Wednesday, April 18, 2012
It's been a while since I have been here. Since I have written. Since I have expressed myself... and even here it is not safe to expose all my inner demons and thoughts. Some of my friends may still check this - and that would be bad right now. If I were to expose those feelings. Those inner hurts. The things I need to deal with the most.
They attack you in nibbles, pinches, and needles. They grow in numbers until you unravel peice by peice.
So I will simply ap;oewrughpaewlrn.kjg haosriwuthkgba;wsoughbf;awe igdyv TLDSFI,.k ......................................OK so that wasn't a good idea as I almost closed the page... XD It says "voice my frustrations in jibberish!"

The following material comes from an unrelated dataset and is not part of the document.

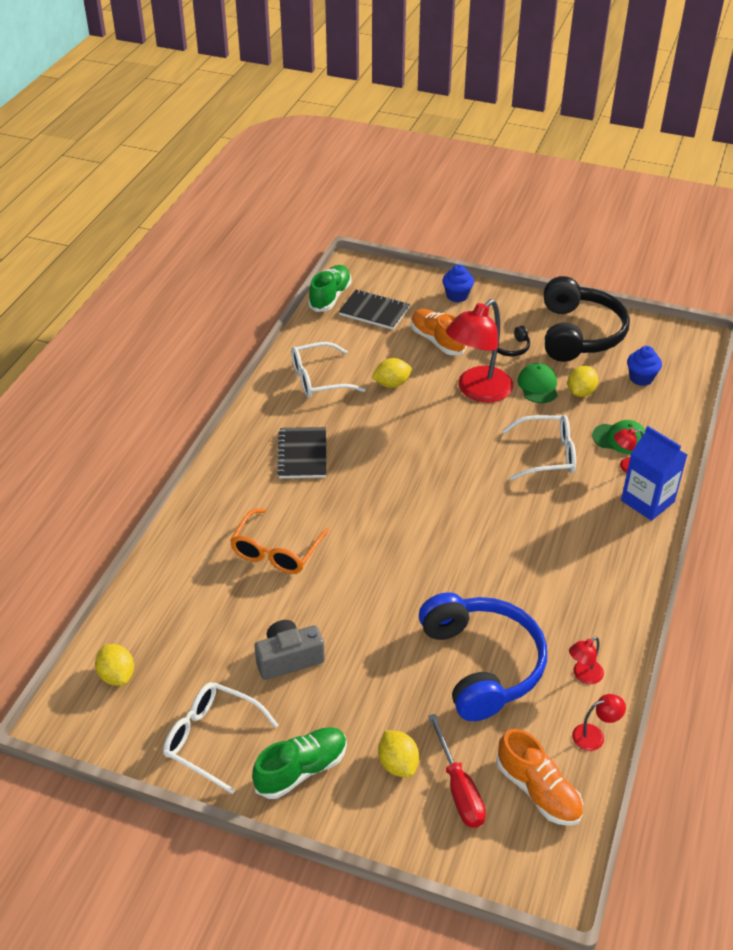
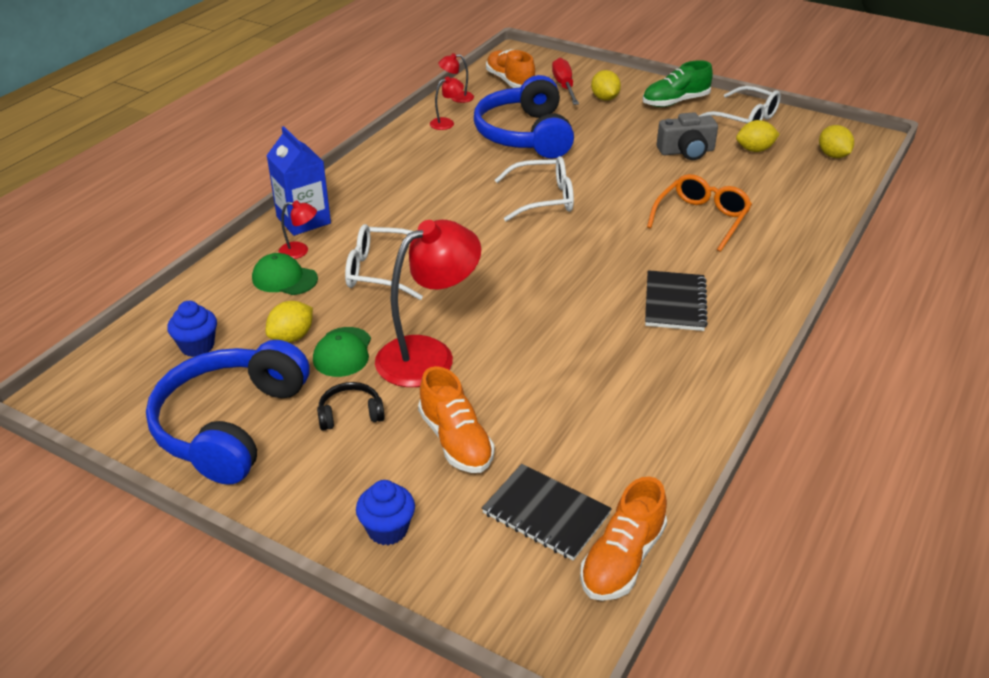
camera: 170 degrees left, 5 degrees down
white glasses [291,342,366,398] -> white glasses moved to [495,156,574,222]
green shoe [308,265,352,312] -> orange shoe [580,477,667,601]
yellow lemon [372,358,412,388] -> yellow lemon moved to [736,120,780,152]
black headphones [544,276,630,362] -> blue headphones [146,340,309,485]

Anyway. I am too tired to really express anything anymore... I've been sitting here doing nothing for 45 minutes. I keep thinking about all those things bothering me. The things I don't want to tell anyone incase I hurt them, or burden them. Maybe they would say I never learn and hug me. Maybe they wouldn't understand at all. Maybe they would laught it off...

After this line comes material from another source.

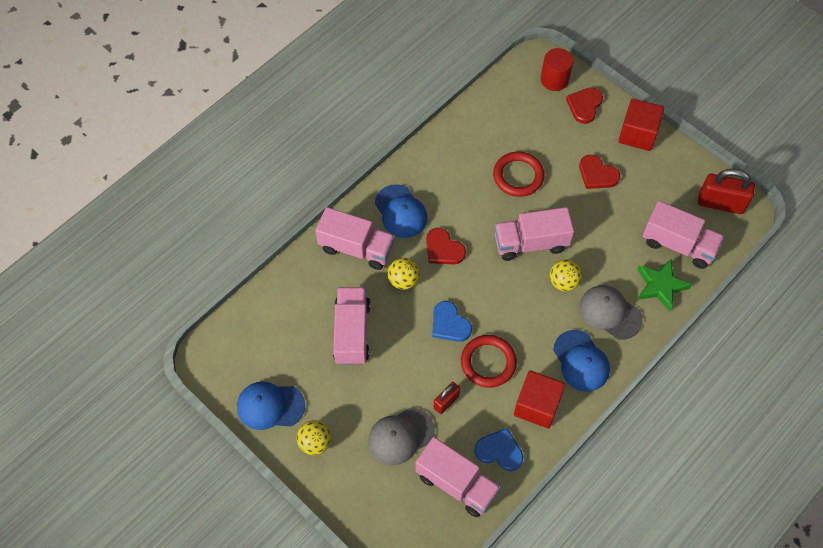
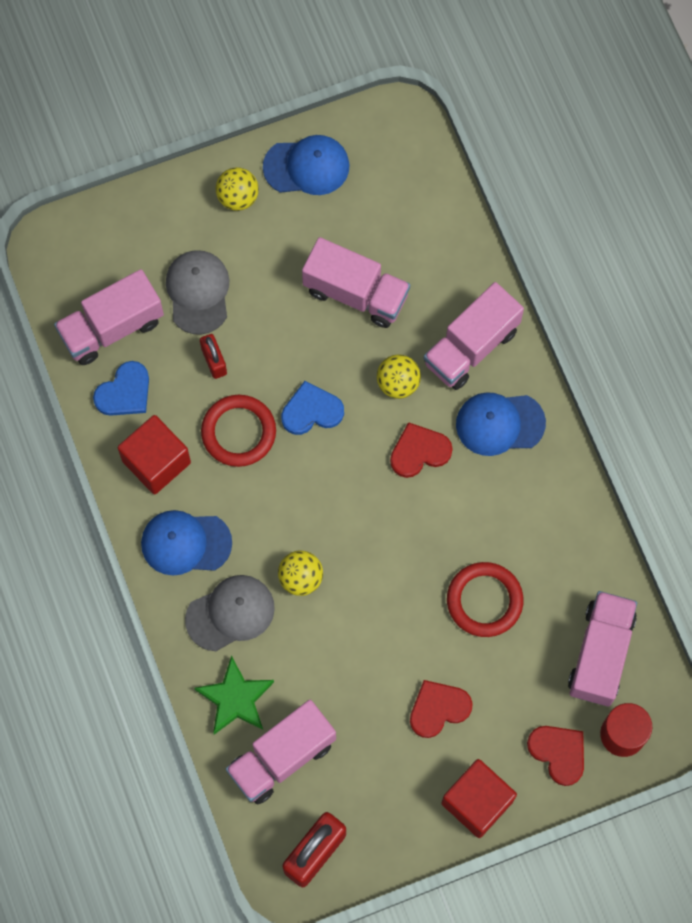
camera: 115 degrees right, 10 degrees up
blue cap [237,382,305,430] -> blue cap turned 60 degrees clockwise [263,135,349,195]
pink truck [494,207,574,261] -> pink truck moved to [568,591,637,707]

Who knows. Now I know the hurt is still there... but I am in a distant place. Away from all of that. Alone... in the empty dark place that only I know. It reminds me of that story I wrote... "The Silver Blade." I had one person call it beautiful, and another tell me to put it away and never show anyone again. If someone actually asked, I guess I would share it... Otherwise I don't really bring it up... but tonight... I guess I feel that way.
I feel like a part of me is missing, that I cannot function without it. So I'm not really living... just struggling through until I get it back. I am so selfish.
I could write forever, but I cannot. So for now, I'll keep pretending people read this... that somebody out there reads these and understands something of it. Something of me.